Yeah. The truth is, I’m never super beholden to continuity because I know which way that leads, which is to tedious stuff. To me, it’s all about having the characters in character and behaving the way you would expect or that you trust that they are.

All the details, like where they’re from and everything, we got to make up. The Space Force — this whole thing that essentially is like a big Green Lantern Corps or Rangers sort of thing that Space Ghost was originally a part of that all got wiped out. That’s just me looking at the very basics, like why did Jan and Jayce have uniforms? Why does Space Ghost had a weird version of that uniform? You start to reverse engineer something that you don’t even know if they ever came up with that because in all my reading I haven’t found anything that explains why Space Ghost does what he does from the animation years.

At the same time, also, we don’t want to nail everything down absolutely because what’s fun about it is allowing you as the reader to project a little bit of whatever you like into it. If you did nail down absolutely everything, you’d take some fun out of it. You’ve got to give it just enough so that it has mythic value.

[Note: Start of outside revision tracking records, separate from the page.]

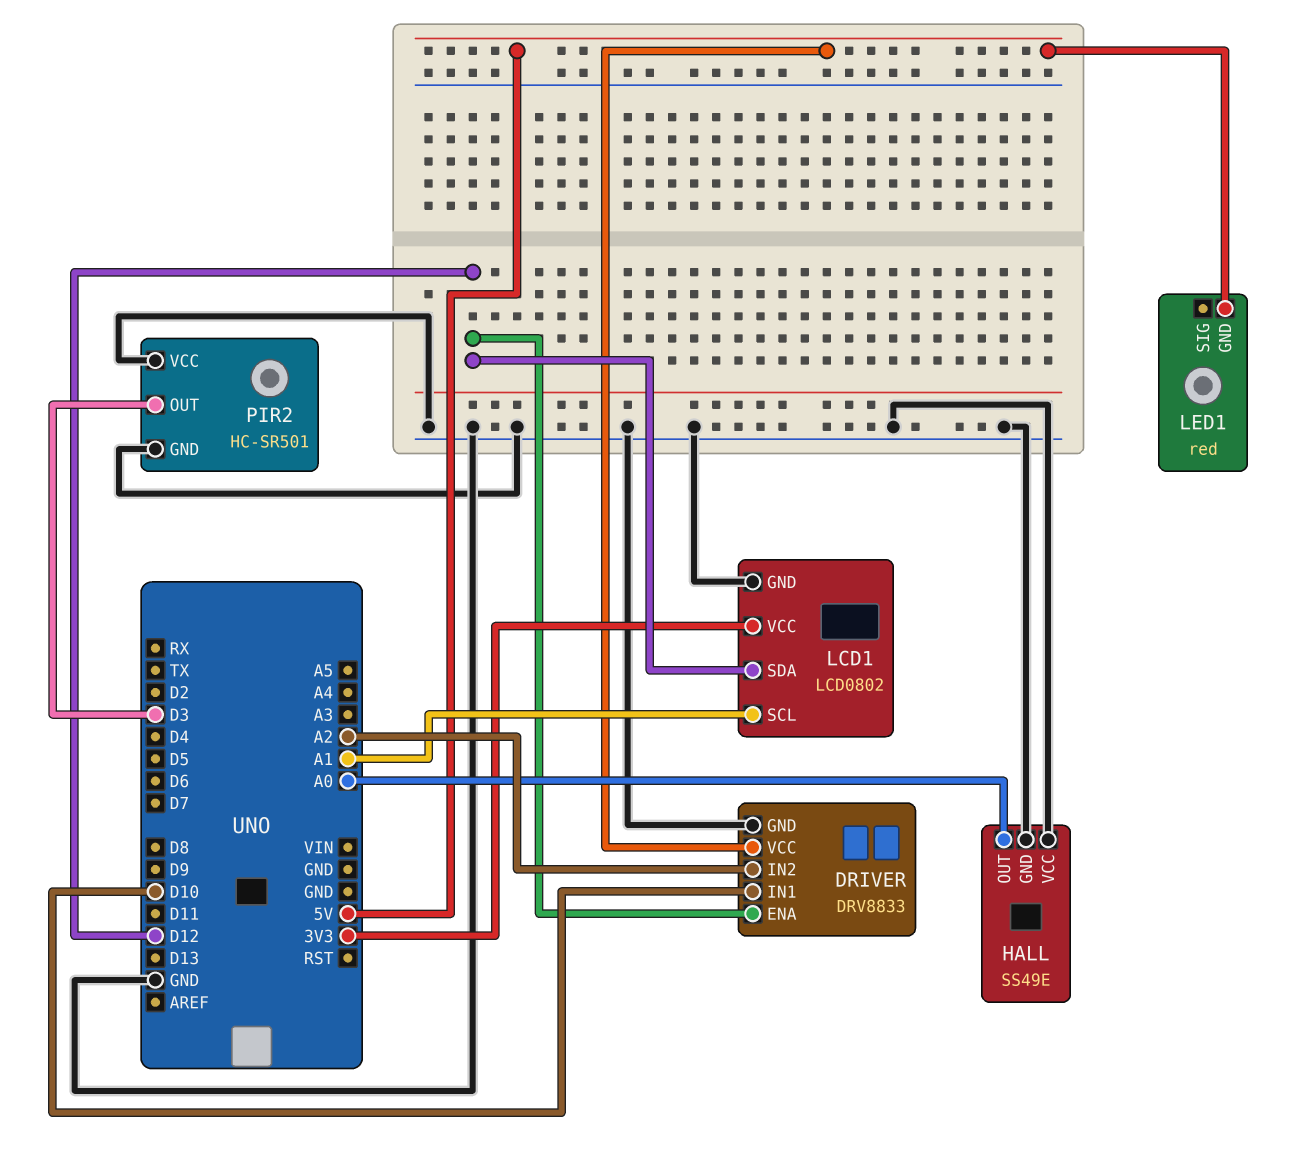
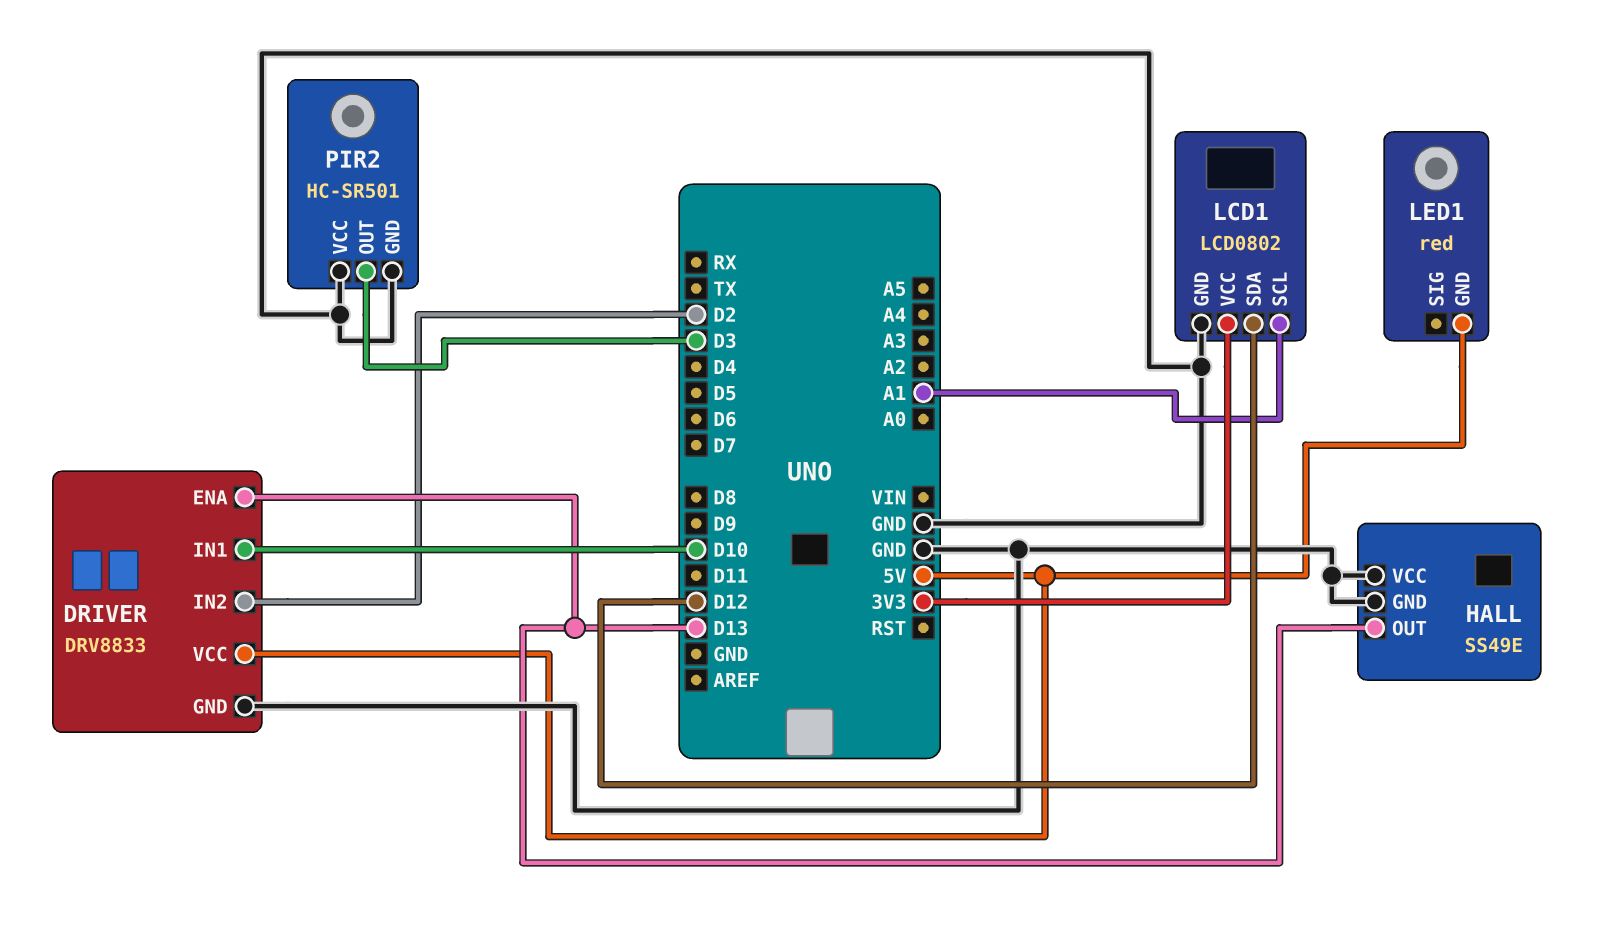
DRIVER pin ENA: D12 -> D13
DRIVER pin IN2: A2 -> D2
HALL pin OUT: A0 -> D13

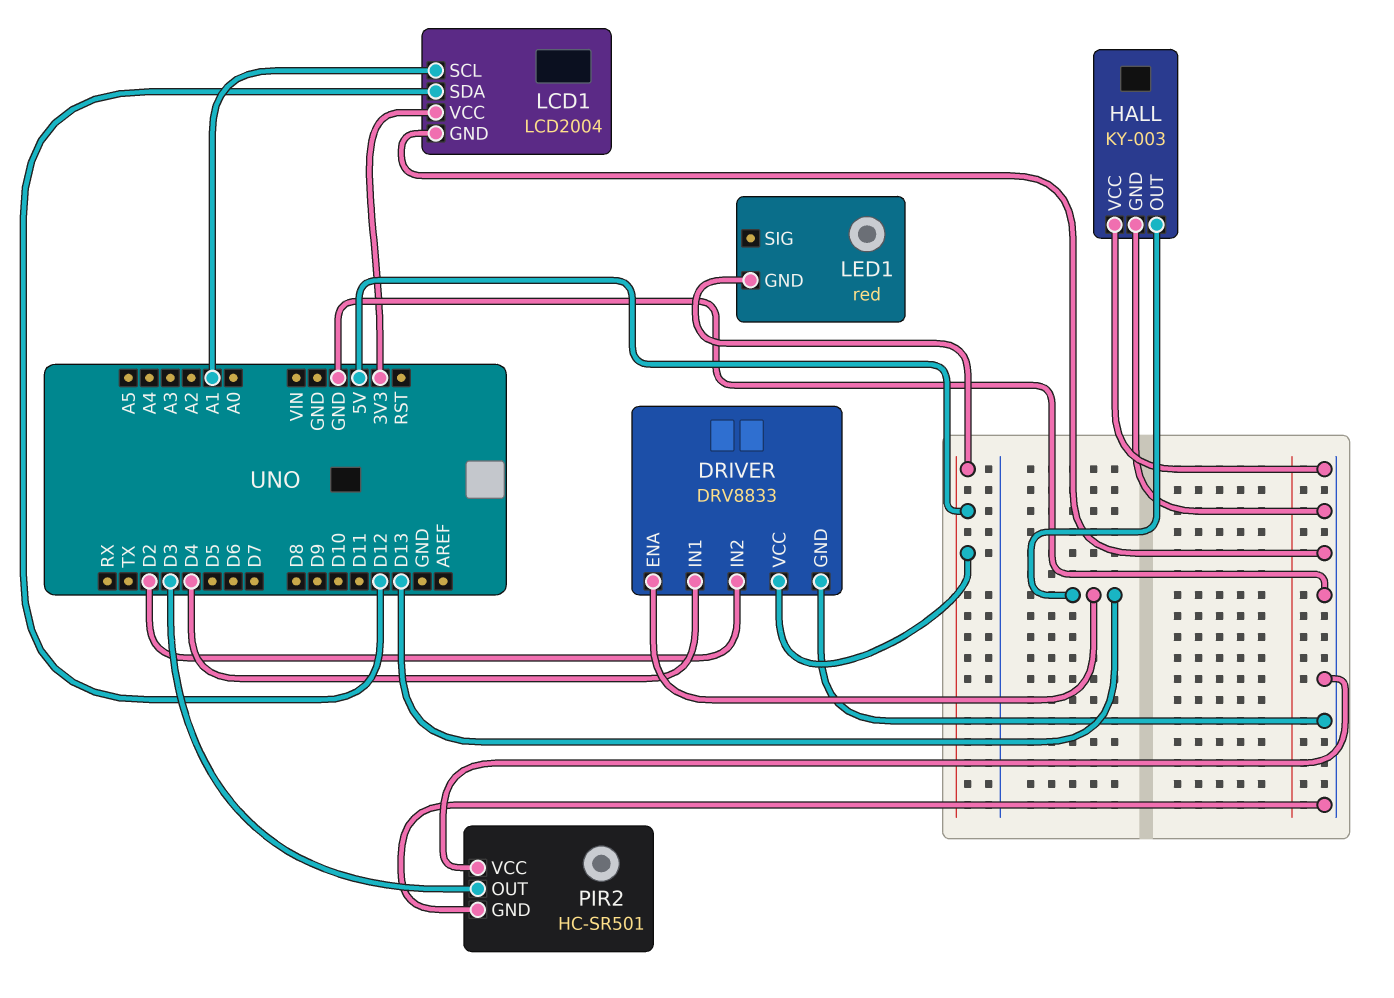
DRIVER pin IN1: D10 -> D4
HALL: SS49E -> KY-003
LCD1: LCD0802 -> LCD2004

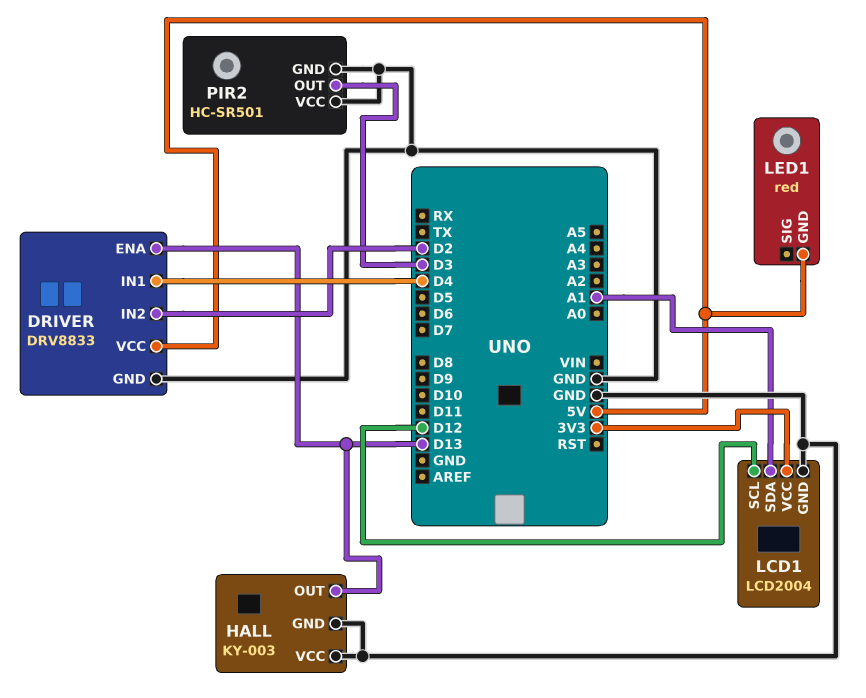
LCD1 pin SCL: A1 -> D12
LCD1 pin SDA: D12 -> A1

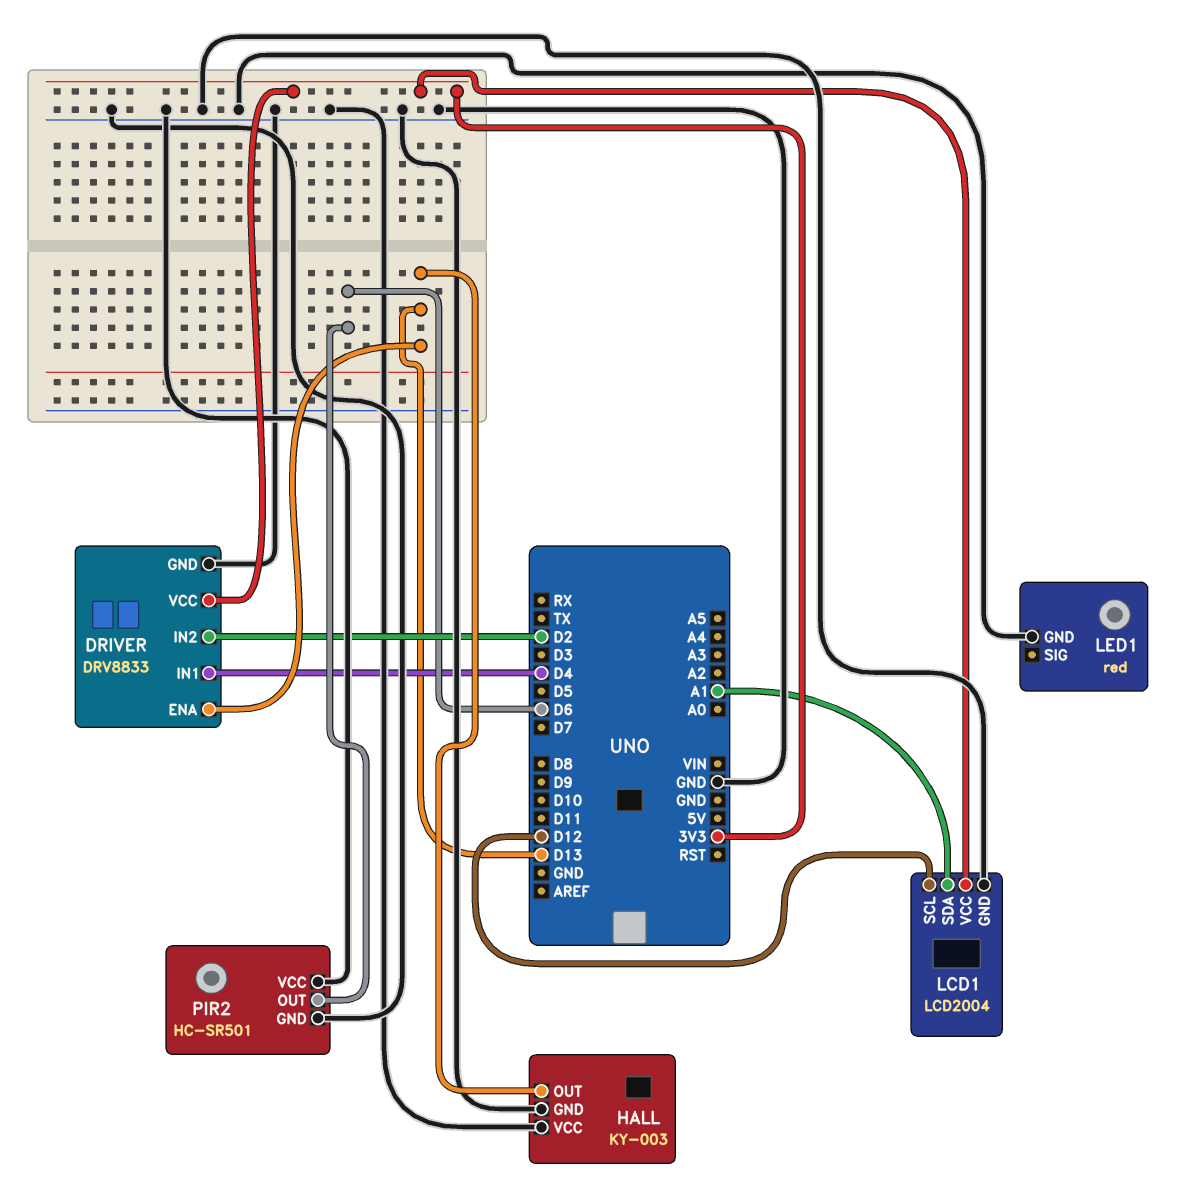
DRIVER pin VCC: 5V -> 3V3
LED1 pin GND: 5V -> GND
PIR2 pin OUT: D3 -> D6

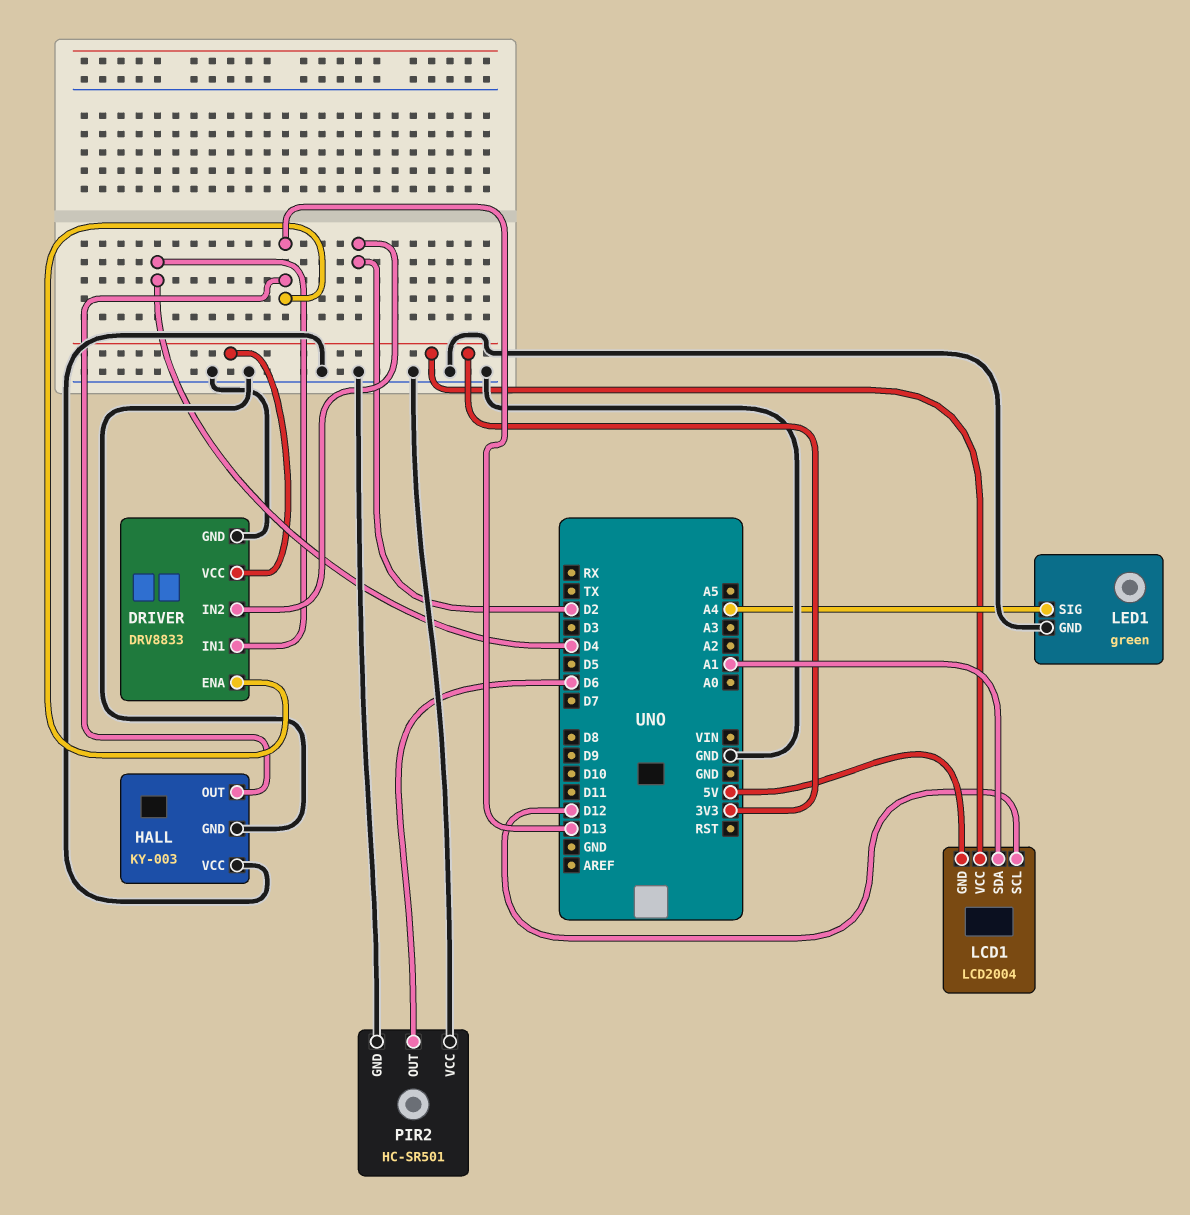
LCD1 pin GND: GND -> 5V
LED1: red -> green
LED1 pin SIG: none -> A4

I thought you did a really good job of striking that balance in number four because you gave the back story of how the Quasarians got there, but then when the little boy asks, “How did you come to meet the Herculoids,” it was like, “Well, bedtime now! There are some things that really should be saved for later, guys,” which I thought was a nice balance.

You can’t get everything in there. That’s when you start to realize, oh, yeah, later on if we do some self contained stuff with you guys, that’s when we’re going to want that story. We do go into a little bit of the thing that fascinated me as a kid like, what’s Igoo made of? We create the mineral Organite, this organic mineral that, say, a rock ape could come from.

That’s reminds me, though. One of the funny things is what a most valuable player Blip, this little monkey, turns out to be over and over again. When I went back and watched some of the Space Ghost cartoons I went, you know, this actually happened within a lot of them, too. He ended up being one of the most valuable characters. He’s entertaining, can steal keys.

Well, and because he’s a monkey you can just do what you want to do with him and not really worry about motivation because if it occurred to him to do it, he did it.

Yes, he’s pure id. He’s a little monkey wearing a mask, he can do whatever he wants. He’s a monkey with an inviso-belt, so he can do whatever he wants and he can turn invisible while he does it.

The thing of the series is that always leads you into being amused at some of the concepts and you’re like, oh, yeah. This is what a comic was and this is what I want out of comic books. I want to be able to think about it in that fun way and enjoy myself, like the way everybody got into Stranger Things the past few months. It’s just fun to speculate on.